Par Philippe Segretain
La Session 2017 des Semaines Sociales de France portera sur l’Europe, comme les Semaines sociales ont su déjà le faire, notamment en 2004 moment heureux ou l’analyse politique a pu déboucher sur une formulation actualisée et porteuse de l’ambition des pères fondateurs. Le choix de ce thème pour 2017 n’est pas en rupture avec cette histoire, ni avec la sensibilité politique de chrétiens engagés autour des analyses sur la responsabilité de l’Europe rappelée par le Pape François quand il reçut le prix Charlemagne. Mais peut-on aujourd’hui se contenter d’actualiser le projet fondateur ? Certains le tentent, parfois avec brio, ainsi de politiques s’adressant à de jeunes urbains, éduqués et insérés dans des parcours universitaires ou professionnels ouverts sur le monde, qui peuvent n’avoir aucun doute sur la pertinence du discours européen et, sans toujours prononcer le mot, pensent nécessaire d’évoluer vers une structure fédérale.
Ce choix politique respectable ne semble pas l’approche que nous pouvons retenir a priori, car travailler la doctrine sociale de l’Église c’est certes entendre l’admonestation de François, mais c’est aussi écouter notre pays, nos pays. Après les non français et néerlandais aux référendum sur l´Europe, après le stupéfiant vote britannique pour le Brexit, les propositions politiques des europhobes et des euro-sceptiques, donnent aux sondages sur l’absence d’adhésion à l’Europe une cuisante crédibilité. Le sous-emploi, le mal emploi, les inégalités qui divisent le territoire entre villes ou pays dynamiques, et territoires péri urbains ou ruraux perdus pour la République ou perdus comme lieux de création de valeur, ont contribue à casser le lien social. Les « invisibles » ne sont pas même inscrits sur les listes électorales, ne votent pas,ou privilégient des votes de rejet des partis de gouvernement. Est-il pensable de leur proposer de partager une vision européenne ? La réponse ne peut se satisfaire d’une simple analyse critique des dérives réglementaires et des choix économiques qui ont fait de l’Europe le bouc émissaire opportunément chargé des échecs non assumés par les gouvernements, car comment proposer à ceux qui se sentent rejetés par la cité de changer de territoire de référence et de se projeter dans un avenir bâti dans le cadre européen ?
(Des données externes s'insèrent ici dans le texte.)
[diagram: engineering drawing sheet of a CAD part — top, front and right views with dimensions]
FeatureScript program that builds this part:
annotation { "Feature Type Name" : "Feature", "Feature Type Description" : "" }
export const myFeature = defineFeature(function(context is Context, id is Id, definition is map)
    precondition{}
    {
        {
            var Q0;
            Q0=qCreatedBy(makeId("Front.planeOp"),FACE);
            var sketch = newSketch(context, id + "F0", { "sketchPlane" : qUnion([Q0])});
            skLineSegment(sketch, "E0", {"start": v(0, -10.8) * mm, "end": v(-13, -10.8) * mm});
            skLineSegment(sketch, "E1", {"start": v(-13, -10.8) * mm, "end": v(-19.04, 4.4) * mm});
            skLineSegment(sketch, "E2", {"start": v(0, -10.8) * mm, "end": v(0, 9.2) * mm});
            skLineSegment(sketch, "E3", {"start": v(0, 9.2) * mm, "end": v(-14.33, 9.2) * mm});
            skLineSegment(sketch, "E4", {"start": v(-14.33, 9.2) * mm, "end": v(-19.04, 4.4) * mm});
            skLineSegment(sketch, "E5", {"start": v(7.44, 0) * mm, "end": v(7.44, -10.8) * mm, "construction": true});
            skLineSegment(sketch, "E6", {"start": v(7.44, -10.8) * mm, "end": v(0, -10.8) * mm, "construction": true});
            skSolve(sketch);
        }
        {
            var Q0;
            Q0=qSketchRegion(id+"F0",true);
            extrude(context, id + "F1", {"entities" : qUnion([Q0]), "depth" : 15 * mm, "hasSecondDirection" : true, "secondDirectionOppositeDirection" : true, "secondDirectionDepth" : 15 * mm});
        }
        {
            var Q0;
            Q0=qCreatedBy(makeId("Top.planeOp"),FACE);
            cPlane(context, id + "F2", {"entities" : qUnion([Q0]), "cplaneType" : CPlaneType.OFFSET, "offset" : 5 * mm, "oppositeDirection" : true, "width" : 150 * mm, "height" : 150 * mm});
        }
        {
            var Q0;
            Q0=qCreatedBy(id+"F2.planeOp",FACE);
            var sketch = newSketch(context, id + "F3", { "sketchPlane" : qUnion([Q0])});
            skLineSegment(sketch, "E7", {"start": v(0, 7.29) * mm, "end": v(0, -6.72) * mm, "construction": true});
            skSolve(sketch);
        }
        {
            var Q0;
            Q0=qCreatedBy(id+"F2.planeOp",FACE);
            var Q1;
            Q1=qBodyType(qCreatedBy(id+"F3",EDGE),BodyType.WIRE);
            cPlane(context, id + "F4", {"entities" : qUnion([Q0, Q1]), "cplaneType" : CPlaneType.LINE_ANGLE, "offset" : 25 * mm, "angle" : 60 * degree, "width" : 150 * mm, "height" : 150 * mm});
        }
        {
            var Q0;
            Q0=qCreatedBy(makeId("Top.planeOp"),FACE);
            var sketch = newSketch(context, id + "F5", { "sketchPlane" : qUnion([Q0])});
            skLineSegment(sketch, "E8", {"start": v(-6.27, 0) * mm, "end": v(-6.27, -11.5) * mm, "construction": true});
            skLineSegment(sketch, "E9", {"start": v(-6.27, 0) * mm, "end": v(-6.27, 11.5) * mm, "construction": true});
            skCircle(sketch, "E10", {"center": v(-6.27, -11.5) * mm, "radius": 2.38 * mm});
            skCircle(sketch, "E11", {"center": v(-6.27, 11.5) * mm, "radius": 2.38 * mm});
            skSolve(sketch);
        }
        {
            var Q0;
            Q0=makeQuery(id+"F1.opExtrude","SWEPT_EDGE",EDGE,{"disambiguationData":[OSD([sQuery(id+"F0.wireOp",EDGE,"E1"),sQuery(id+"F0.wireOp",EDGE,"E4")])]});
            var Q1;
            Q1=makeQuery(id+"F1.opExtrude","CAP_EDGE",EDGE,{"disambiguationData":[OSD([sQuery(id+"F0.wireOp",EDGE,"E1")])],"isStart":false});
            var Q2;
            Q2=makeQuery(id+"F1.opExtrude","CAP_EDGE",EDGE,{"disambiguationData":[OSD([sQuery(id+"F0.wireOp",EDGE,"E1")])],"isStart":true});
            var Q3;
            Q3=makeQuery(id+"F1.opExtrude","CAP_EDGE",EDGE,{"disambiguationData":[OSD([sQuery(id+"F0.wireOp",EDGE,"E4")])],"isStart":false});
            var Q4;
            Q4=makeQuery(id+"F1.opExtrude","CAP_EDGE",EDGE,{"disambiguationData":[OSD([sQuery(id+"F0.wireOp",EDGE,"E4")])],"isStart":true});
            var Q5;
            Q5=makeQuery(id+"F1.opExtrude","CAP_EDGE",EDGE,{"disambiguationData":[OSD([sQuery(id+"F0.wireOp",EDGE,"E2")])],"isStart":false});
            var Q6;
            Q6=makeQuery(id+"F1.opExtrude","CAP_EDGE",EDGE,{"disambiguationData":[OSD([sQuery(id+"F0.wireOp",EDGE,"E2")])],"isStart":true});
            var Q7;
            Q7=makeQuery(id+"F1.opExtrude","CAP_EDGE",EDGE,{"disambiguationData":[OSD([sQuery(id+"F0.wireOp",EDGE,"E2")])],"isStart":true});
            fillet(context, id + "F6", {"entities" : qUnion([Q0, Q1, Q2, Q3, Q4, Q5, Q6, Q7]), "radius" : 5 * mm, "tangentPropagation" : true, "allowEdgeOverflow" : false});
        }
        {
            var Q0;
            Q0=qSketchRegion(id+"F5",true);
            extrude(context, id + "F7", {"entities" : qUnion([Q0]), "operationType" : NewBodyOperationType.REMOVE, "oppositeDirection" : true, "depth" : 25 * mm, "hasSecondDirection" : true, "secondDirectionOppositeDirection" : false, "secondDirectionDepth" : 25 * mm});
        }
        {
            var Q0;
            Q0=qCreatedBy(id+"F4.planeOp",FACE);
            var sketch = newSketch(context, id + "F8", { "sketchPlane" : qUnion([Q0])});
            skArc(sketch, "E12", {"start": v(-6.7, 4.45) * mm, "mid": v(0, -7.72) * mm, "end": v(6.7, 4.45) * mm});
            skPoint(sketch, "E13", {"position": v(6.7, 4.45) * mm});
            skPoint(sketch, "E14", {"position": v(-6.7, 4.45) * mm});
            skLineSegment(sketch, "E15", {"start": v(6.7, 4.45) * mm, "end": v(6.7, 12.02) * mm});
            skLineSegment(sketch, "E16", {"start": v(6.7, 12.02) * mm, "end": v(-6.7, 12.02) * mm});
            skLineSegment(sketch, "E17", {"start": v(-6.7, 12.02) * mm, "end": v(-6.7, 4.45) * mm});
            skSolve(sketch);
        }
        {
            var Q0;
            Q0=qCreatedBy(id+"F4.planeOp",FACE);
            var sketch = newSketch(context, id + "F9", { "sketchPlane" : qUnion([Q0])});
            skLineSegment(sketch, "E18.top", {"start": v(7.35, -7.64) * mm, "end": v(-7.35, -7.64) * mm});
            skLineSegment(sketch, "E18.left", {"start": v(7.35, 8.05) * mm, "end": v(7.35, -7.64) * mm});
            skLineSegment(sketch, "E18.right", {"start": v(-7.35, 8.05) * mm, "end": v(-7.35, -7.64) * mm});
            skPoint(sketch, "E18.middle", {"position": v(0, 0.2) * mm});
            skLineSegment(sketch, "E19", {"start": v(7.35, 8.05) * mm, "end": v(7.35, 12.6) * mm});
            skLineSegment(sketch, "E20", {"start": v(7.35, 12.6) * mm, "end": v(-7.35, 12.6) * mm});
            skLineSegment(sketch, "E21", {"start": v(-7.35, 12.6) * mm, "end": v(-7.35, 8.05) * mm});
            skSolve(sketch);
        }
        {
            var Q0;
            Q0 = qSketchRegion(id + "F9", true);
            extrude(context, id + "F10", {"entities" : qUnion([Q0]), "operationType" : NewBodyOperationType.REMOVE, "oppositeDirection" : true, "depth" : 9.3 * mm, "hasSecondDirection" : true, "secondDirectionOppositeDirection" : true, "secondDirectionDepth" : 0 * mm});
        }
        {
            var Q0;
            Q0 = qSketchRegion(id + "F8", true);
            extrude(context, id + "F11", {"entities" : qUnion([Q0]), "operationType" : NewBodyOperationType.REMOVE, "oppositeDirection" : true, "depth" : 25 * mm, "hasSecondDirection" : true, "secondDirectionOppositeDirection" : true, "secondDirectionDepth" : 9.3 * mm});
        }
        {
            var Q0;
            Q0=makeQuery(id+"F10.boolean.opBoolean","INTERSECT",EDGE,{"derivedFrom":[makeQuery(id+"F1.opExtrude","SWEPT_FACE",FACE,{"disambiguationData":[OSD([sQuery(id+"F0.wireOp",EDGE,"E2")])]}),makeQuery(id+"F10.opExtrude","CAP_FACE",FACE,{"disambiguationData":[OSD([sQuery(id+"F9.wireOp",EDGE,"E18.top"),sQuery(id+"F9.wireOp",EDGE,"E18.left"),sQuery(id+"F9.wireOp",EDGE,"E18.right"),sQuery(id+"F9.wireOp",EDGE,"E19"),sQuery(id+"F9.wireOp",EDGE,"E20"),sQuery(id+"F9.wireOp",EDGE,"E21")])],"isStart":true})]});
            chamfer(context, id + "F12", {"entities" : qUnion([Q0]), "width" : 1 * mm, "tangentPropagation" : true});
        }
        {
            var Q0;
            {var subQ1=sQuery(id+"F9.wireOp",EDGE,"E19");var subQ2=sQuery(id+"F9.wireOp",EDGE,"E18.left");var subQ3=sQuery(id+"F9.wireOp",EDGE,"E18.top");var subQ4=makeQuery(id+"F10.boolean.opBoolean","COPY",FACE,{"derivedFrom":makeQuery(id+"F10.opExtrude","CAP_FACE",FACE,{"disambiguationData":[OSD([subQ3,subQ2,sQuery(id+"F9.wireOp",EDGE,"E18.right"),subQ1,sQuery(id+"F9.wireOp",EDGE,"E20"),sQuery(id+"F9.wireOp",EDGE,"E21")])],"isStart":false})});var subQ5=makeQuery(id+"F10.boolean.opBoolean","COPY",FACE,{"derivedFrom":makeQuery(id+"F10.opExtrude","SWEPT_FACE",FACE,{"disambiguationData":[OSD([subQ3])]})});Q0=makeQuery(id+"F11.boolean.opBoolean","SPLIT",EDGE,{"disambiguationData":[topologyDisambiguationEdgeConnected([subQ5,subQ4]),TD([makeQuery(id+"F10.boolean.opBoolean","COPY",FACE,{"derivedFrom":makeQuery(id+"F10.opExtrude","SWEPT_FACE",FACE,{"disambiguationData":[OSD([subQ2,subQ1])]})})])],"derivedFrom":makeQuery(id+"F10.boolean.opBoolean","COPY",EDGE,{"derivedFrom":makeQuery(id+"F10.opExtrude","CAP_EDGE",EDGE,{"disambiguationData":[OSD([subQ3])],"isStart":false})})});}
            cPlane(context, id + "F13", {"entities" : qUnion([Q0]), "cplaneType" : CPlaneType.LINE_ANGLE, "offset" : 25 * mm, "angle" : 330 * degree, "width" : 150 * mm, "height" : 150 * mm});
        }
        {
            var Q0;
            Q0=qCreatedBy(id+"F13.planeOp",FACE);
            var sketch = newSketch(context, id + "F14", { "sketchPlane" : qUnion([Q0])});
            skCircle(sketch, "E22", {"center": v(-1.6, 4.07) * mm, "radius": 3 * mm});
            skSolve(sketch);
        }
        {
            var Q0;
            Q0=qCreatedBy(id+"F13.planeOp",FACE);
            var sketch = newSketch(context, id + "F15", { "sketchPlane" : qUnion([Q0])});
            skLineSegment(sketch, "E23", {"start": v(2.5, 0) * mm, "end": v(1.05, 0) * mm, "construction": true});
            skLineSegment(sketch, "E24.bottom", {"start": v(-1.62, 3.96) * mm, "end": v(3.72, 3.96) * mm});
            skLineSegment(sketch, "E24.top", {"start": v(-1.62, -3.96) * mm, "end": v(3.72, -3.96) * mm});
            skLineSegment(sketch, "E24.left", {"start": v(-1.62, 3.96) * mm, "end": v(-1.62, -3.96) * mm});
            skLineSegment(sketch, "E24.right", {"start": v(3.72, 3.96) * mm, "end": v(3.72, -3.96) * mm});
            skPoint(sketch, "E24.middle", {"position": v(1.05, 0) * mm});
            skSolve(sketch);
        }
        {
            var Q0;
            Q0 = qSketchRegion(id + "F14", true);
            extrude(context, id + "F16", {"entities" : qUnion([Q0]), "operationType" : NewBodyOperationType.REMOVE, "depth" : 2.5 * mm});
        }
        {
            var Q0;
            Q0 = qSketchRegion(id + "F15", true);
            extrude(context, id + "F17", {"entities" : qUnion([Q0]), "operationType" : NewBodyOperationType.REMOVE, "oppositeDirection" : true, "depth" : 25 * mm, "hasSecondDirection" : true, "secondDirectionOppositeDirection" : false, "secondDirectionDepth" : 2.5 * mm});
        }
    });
Le bilan est le premier temps nécessaire. Les 70 ans de Paix sont une évidence dont l’importance s’estompe, sachons en rappeler la valeur quand la tension resurgit autour de frontières historiques et de ruptures culturelles à l’Est. Mais encore faut-il tout évaluer : succès, promesses, potentiels (comment aurait-on obtenu l’accord de la COP 21 sans l’Europe ?) Mais aussi les échecs, et cette bureaucratie, qui traduit la difficulté à articuler libre circulation des marchandises et des services et subsidiarité dans la définition et l’application des normes. Bien sûr ce bilan doit être complété par le vécu de tous ceux que la vie, universitaire, professionnelle ou associative projette dans un univers où la frontière nationale n’est plus pertinente.
Il faut donc que politiques et philosophes, experts et hommes d’entreprise s’appuient sur notre culture commune, sur le récit que nous portons (bien au delà de toute référence à nos racines chrétiennes) pour articuler nos représentations. Les défis qui nous attendent nous y aideront : la mondialisation a vu émerger des acteurs dont l’influence économique et culturelle ne peut être équilibrée par celle de chacun de nos pays isolé. L’Europe est bien un élément de la réponse. De même le thème de l’accueil, c’est-à-dire la capacité d’intégrer les migrants victimes de la misère, de la guerre ou de la désertification, traduit une autre obligation à bâtir une réponse commune.
Plus d’Europe est donc rationnel. Mais ce mouvement suppose une cohésion retrouvée dans chaque pays. Vouloir l’Europe c’est donc d’abord prendre le temps de la reconstruction du pacte républicain. Le travail d’analyse des situations et des propositions, des projets et des visions lancé depuis le début de l’année par les Semaines Sociales pour préparer la Session de novembre 2017 sur l’Europe participe de ce nécessaire mouvement.